Information supplied -

☆ ☆ ☆ ☆ ☆

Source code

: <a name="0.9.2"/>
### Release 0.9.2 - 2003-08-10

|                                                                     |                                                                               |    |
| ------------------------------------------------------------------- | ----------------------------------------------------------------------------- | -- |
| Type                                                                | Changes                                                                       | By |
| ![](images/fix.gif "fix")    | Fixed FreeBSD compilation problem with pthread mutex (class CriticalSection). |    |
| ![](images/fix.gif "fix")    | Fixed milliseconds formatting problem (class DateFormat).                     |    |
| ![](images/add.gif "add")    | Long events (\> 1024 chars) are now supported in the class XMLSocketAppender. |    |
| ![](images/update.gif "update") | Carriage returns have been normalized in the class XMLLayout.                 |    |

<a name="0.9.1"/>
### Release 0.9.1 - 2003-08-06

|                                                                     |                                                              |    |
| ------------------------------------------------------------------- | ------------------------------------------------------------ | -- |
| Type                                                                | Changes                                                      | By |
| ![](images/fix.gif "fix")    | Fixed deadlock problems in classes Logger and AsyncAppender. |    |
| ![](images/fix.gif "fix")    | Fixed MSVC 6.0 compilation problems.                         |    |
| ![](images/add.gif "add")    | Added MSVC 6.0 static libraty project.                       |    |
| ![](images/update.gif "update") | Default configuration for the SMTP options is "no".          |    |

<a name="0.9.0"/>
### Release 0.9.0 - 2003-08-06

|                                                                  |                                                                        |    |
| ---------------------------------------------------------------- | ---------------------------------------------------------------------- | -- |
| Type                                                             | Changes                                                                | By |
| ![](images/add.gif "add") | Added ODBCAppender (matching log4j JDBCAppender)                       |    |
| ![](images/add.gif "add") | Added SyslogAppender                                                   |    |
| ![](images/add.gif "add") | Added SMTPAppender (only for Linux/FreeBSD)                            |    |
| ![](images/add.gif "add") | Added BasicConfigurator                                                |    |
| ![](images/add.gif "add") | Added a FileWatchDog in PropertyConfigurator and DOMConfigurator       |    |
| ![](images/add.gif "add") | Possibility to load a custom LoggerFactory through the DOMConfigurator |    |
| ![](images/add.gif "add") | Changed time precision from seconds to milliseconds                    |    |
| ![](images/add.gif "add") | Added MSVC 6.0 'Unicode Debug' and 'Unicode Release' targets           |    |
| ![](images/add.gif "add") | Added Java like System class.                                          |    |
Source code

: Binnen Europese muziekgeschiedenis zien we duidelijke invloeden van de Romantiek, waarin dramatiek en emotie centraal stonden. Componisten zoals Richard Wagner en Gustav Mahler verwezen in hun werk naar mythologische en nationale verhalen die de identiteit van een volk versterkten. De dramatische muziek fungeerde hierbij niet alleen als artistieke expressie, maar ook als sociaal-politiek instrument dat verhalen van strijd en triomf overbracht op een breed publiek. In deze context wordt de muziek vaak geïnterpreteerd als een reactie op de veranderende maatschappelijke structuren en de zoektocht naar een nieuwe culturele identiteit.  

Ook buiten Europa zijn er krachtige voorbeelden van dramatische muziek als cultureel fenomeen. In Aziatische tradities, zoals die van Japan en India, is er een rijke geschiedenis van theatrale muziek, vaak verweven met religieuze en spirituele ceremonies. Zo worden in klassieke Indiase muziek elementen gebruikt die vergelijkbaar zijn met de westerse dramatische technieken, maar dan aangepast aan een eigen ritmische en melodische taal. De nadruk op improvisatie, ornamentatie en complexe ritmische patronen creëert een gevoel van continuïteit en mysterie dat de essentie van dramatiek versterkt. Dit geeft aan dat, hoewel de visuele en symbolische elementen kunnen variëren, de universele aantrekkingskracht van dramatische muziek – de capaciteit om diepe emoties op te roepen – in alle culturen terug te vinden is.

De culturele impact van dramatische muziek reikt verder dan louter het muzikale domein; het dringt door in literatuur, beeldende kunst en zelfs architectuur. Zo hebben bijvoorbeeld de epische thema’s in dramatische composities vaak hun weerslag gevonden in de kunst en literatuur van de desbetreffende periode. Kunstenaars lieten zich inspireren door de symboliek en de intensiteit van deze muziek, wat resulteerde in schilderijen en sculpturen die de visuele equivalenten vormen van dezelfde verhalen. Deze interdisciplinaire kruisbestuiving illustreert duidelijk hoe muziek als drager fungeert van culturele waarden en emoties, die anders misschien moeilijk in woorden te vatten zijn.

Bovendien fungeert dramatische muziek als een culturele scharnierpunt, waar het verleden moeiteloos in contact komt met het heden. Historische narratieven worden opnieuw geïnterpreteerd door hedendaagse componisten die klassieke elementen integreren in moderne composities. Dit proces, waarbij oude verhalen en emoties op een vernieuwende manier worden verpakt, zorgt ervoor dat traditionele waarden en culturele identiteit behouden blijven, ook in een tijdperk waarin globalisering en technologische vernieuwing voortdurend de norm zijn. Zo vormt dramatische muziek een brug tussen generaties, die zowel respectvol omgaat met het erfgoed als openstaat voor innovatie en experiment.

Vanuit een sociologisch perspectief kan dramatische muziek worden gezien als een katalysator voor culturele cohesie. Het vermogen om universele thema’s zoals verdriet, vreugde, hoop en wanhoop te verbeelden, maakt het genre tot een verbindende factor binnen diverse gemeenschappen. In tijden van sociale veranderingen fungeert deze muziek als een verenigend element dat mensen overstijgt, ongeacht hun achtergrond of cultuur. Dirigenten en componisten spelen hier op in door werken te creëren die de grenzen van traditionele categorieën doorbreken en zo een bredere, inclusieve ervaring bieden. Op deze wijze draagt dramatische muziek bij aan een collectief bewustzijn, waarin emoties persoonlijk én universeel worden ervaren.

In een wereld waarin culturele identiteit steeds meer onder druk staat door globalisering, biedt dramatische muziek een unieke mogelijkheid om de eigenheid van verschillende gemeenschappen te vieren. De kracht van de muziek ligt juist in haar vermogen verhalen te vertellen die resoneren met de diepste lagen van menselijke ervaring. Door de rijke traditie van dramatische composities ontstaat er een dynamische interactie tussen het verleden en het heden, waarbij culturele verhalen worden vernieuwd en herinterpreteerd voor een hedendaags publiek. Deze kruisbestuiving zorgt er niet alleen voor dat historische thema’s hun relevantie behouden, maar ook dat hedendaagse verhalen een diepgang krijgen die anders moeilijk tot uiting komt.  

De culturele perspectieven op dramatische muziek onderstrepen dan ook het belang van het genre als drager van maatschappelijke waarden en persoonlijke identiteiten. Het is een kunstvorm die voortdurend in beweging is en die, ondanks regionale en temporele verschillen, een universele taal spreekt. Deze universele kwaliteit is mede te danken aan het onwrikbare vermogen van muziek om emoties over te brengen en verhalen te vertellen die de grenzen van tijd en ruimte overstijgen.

☆ ☆ ☆ ☆ ☆

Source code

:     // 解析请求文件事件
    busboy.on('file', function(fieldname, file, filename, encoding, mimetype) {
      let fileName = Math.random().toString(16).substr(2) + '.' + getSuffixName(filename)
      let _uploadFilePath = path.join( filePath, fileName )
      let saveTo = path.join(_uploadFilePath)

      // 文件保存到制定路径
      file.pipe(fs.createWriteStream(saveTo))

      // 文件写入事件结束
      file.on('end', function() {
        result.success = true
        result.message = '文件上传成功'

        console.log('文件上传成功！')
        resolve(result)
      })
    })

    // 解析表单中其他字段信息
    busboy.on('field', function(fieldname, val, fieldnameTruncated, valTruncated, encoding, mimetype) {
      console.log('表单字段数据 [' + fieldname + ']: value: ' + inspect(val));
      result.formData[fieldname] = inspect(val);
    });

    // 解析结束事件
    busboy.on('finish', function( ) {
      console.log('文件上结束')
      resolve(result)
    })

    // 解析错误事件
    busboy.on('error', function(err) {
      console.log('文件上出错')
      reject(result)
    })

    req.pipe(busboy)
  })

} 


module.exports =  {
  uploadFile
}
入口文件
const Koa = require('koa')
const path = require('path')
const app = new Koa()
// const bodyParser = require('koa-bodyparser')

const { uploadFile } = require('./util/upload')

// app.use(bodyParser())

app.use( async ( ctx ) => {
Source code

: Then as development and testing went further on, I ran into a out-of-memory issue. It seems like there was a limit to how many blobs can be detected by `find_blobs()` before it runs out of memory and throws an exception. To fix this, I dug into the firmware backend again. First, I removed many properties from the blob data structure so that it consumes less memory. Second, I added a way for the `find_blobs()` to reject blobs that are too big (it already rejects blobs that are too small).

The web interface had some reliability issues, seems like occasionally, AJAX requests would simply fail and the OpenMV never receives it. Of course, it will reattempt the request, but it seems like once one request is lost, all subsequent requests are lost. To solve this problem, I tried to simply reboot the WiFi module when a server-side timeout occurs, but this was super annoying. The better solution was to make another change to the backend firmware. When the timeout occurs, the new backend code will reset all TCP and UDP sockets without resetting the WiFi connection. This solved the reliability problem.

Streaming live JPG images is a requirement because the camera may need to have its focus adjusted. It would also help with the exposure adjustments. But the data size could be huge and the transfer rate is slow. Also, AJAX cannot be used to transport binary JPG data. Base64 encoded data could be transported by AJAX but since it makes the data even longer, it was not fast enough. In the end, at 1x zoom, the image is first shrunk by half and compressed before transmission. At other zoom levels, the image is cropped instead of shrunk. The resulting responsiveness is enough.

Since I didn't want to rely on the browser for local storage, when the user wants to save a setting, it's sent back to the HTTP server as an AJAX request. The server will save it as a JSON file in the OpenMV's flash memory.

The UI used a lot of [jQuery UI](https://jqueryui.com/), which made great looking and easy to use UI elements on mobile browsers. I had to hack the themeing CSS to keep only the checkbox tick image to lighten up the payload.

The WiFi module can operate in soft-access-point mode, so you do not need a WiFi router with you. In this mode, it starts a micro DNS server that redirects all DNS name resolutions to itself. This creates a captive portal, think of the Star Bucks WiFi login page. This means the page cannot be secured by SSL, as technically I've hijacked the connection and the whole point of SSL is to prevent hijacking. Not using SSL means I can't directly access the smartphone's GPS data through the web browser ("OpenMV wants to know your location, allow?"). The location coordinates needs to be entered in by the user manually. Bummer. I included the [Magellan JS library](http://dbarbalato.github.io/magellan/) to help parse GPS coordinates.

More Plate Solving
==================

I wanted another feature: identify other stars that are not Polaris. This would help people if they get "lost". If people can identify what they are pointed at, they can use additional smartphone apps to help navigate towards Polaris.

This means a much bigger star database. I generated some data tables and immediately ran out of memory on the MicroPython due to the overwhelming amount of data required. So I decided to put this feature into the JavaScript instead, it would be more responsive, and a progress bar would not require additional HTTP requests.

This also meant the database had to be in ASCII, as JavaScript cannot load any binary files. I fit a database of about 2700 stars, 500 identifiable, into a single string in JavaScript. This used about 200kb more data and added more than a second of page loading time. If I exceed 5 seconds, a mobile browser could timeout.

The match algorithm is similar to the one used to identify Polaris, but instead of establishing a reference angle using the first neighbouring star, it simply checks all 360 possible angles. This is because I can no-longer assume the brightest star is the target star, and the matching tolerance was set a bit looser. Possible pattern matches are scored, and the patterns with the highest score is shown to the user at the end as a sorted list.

☆ ☆ ☆ ☆ ☆

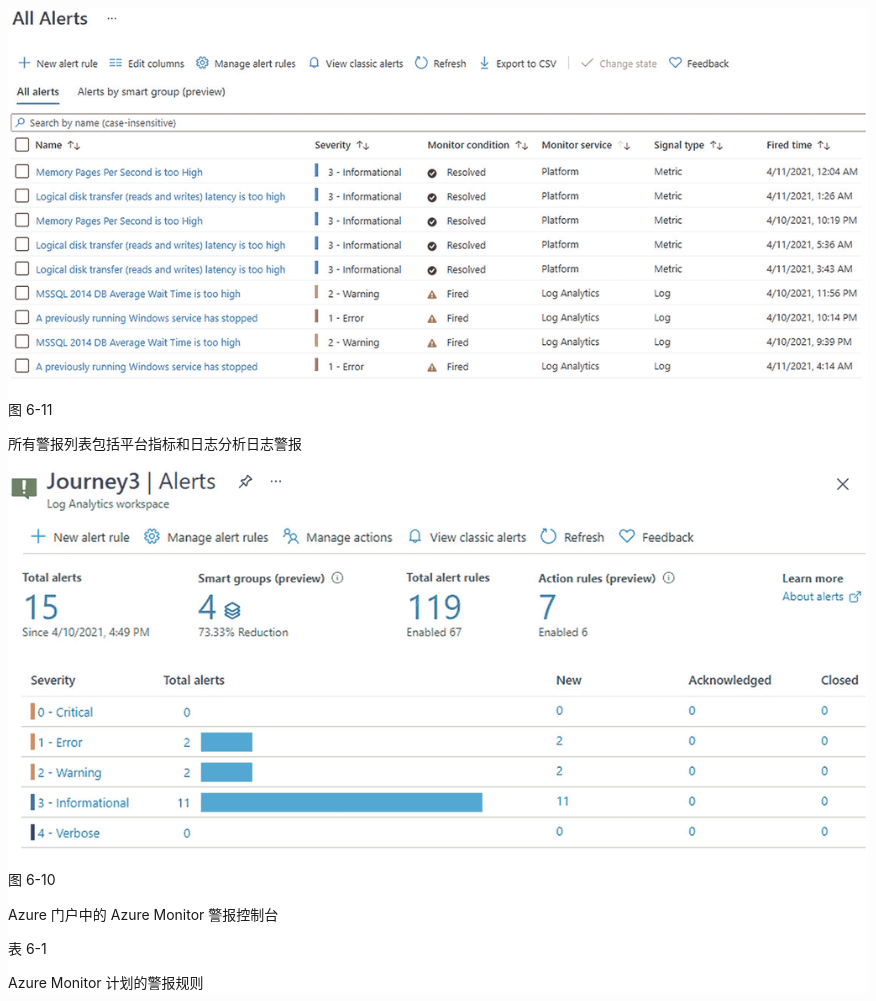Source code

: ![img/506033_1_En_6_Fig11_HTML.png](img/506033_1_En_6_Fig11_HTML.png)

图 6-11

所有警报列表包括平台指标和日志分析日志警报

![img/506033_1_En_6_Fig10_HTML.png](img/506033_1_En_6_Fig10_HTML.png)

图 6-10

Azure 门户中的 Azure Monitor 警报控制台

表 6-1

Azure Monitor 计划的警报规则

☆ ☆ ☆ ☆ ☆

What the task requires - Return the lines from the one containing "This means a" through the one containing "This also meant", unchanged.

Answer for the task -
This means a much bigger star database. I generated some data tables and immediately ran out of memory on the MicroPython due to the overwhelming amount of data required. So I decided to put this feature into the JavaScript instead, it would be more responsive, and a progress bar would not require additional HTTP requests.

This also meant the database had to be in ASCII, as JavaScript cannot load any binary files. I fit a database of about 2700 stars, 500 identifiable, into a single string in JavaScript. This used about 200kb more data and added more than a second of page loading time. If I exceed 5 seconds, a mobile browser could timeout.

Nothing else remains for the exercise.